Para Neto de Moura o homem tem direito de submeter a mulher a sevícias dado que a conduta da infiel é a causa do transtorno inultrapassável do homem, uma espécie de inimputabilidade moderada baseada na reação em defesa da honra.

Imagine-se este direito nas mãos das mulheres tendo em conta os casos de adultério masculino…

Porém, para além deste enfoque, já sobejamente tratado nos media, há dois outros aspetos que importa salientar. O senhor desembargador relator teve o acordo de uma senhora desembargadora, o que coloca um outro problema civilizacional de fundo.

Há mulheres desembargadoras, pelo menos uma, que pensam como Neto de Moura, o que atinge um grau de perversão extraordinário, indo com ele até às catacumbas da Antiguidade fazendo uma interpretação de ensinamentos bíblicos, nascidos há milénios, fontes de teoria da legitimação da violência contra as mulheres “pecadoras”.

Os juízes têm um poder único que mais ninguém tem. Para o exercício dessa profissão extraordinária que é julgar as mulheres e os homens, impõe-se que o seu exercício seja levado a cabo por gente ligada ao que na sociedade são os valores civilizacionais, onde o Direito vai buscar as raízes para se apresentar como o regulador dos comportamentos dentro da comunidade.

Não é aceitável que este crivo deixe passar “avis raris” que pregam como se vivessem “in illo tempore”, em que o homem detinha um poder total sobre a mulher.

E esta questão leva-nos exatamente ao CEJ onde são formados os nossos juízes. Não se acredita que estes sejam os valores com que se pretende moldar os futuros juízes, mas certamente que é incutido um espírito que leva a que haja juízes que fundamentam as suas decisões com as mais anacrónicas e aberrantes conceções, que só são vigentes no reino absolutista da Arábia Saudita, no Daesh e, em parte, no Irão dos ayatolas.

Não basta conhecer as teorias e os artigos dos muitos códigos; é tão decisivo, como esse conhecimento, possuir aptidão para julgar. A esse elevado grau de conhecimento tem de se juntar um espírito democrático e humanista que emerge do nosso ordenamento jurídico e que dá corpo ao Estado de Direito democrático.

Não basta dar entrevistas a dizer que é a favor da igualdade de género, quando na qualificada função de julgar os seus semelhantes produz arestos com justificações próprias do tempo de Caifás e Barrabás; similar a uma apresentadora de um programa nojento, onde as mulheres são tratadas como seres inferiores, que se defende dizendo que até é feminista…

Se os juízes encarassem o Estado de Direito democrático como um empecilho para travar impulsos de natureza ideológica cometeriam severas infrações ao desempenho das suas funções, como no caso de Neto e a adjunta.

E, por último, vale a pena refletir sobre o seguinte problema: Os acórdãos são assinados sem serem lidos pelos adjuntos?

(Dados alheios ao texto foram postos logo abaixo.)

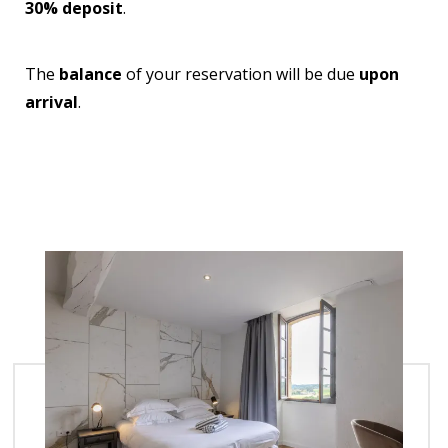
30% deposit
.
The
balance
of your reservation will be due
upon
arrival
.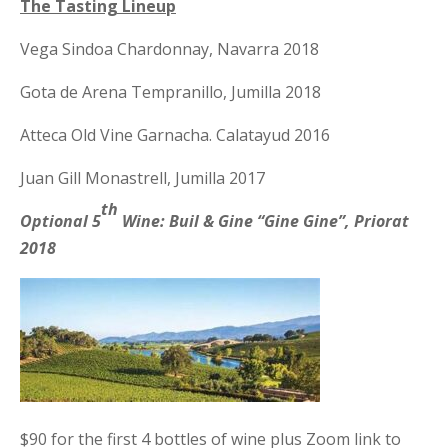
The Tasting Lineup
Vega Sindoa Chardonnay, Navarra 2018
Gota de Arena Tempranillo, Jumilla 2018
Atteca Old Vine Garnacha. Calatayud 2016
Juan Gill Monastrell, Jumilla 2017
th
Optional 5
Wine: Buil & Gine “Gine Gine”, Priorat
2018
$90 for the first 4 bottles of wine plus Zoom link to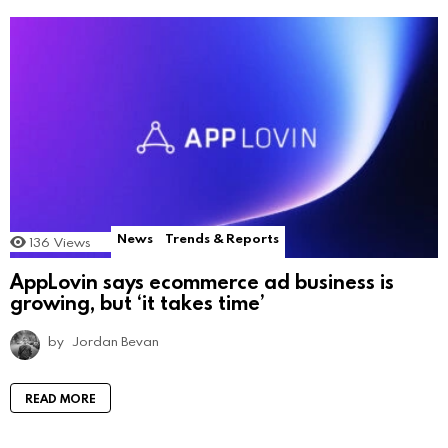
News
Trends & Reports
136
Views
AppLovin says ecommerce ad business is
growing, but ‘it takes time’
by
Jordan Bevan
READ MORE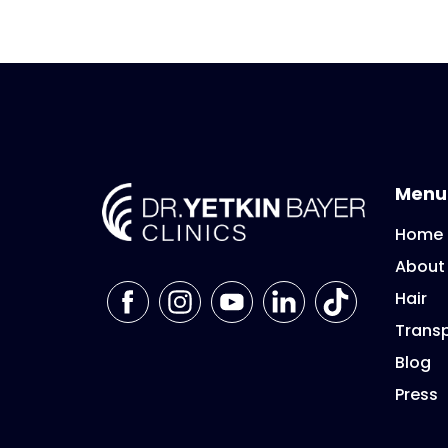
Menu
Home
About
Hair
Transp
Blog
Press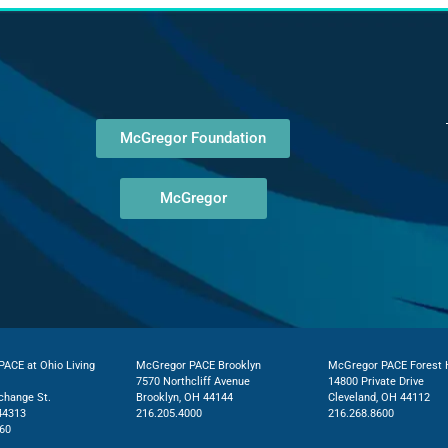
McGregor Foundation
McGregor
ACE at Ohio Living
McGregor PACE Brooklyn
McGregor PACE Forest H
7570 Northcliff Avenue
14800 Private Drive
change St.
Brooklyn, OH 44144
Cleveland, OH 44112
44313
216.205.4000
216.268.8600
60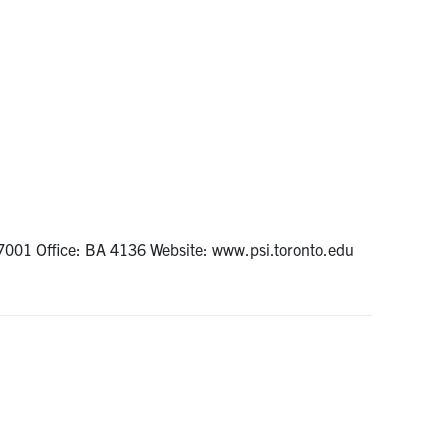
7001 Office: BA 4136 Website: www.psi.toronto.edu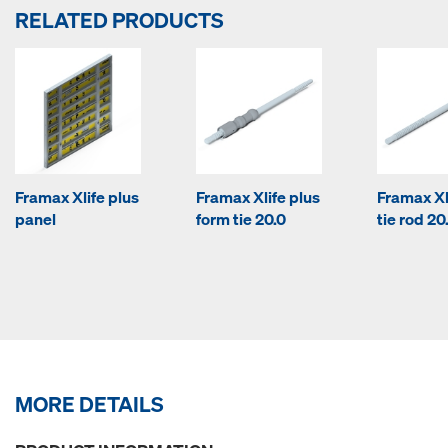
RELATED PRODUCTS
Framax Xlife plus
Framax Xlife plus
Framax Xl
panel
form tie 20.0
tie rod 20
MORE DETAILS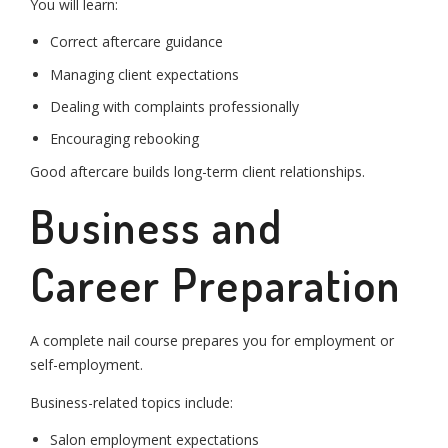
You will learn:
Correct aftercare guidance
Managing client expectations
Dealing with complaints professionally
Encouraging rebooking
Good aftercare builds long-term client relationships.
Business and
Career Preparation
A complete nail course prepares you for employment or
self-employment.
Business-related topics include:
Salon employment expectations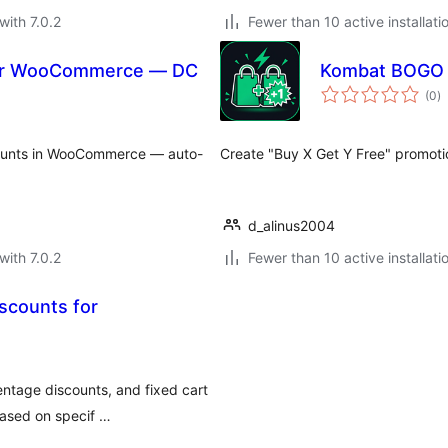
with 7.0.2
Fewer than 10 active installati
for WooCommerce — DC
Kombat BOGO 
to
(0
)
ra
scounts in WooCommerce — auto-
Create "Buy X Get Y Free" promoti
d_alinus2004
with 7.0.2
Fewer than 10 active installati
scounts for
ntage discounts, and fixed cart
based on specif …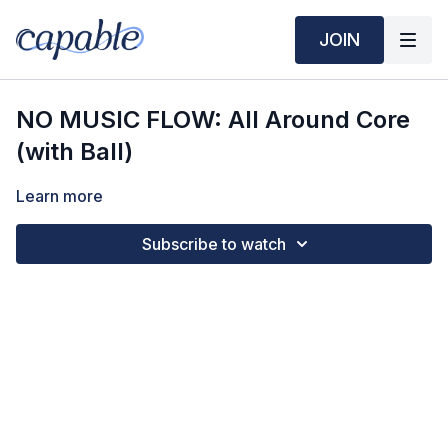
JOIN
NO MUSIC FLOW: All Around Core
(with Ball)
Learn more
Subscribe to watch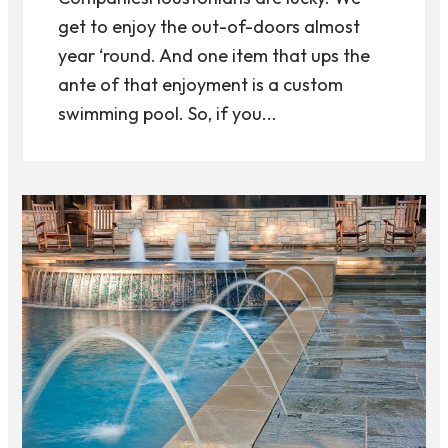
get to enjoy the out-of-doors almost
year ‘round. And one item that ups the
ante of that enjoyment is a custom
swimming pool. So, if you...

Se o são, com essa conduta subverte-se totalmente o espírito do legislador que é o de não deixar nas mãos de apenas um juiz uma decisão de um tribunal superior.

Com este comportamento normalizado (aparentemente) o que se pretende é que nenhum juiz incomode o outro e assim se estabeleça um factor de cumplicidade em que não se intrometam no trabalho uns dos outros, deixando nas mãos de um julgador o que devia ser de três, sempre que haja empate entre o relator e o adjunto.

Como nos acórdãos de Neto de Moura em discussão, a adjunta perfilhou o teor do relator e os dois (um e uma) produziram acórdãos que envergonham a magistratura. Será que ela o leu?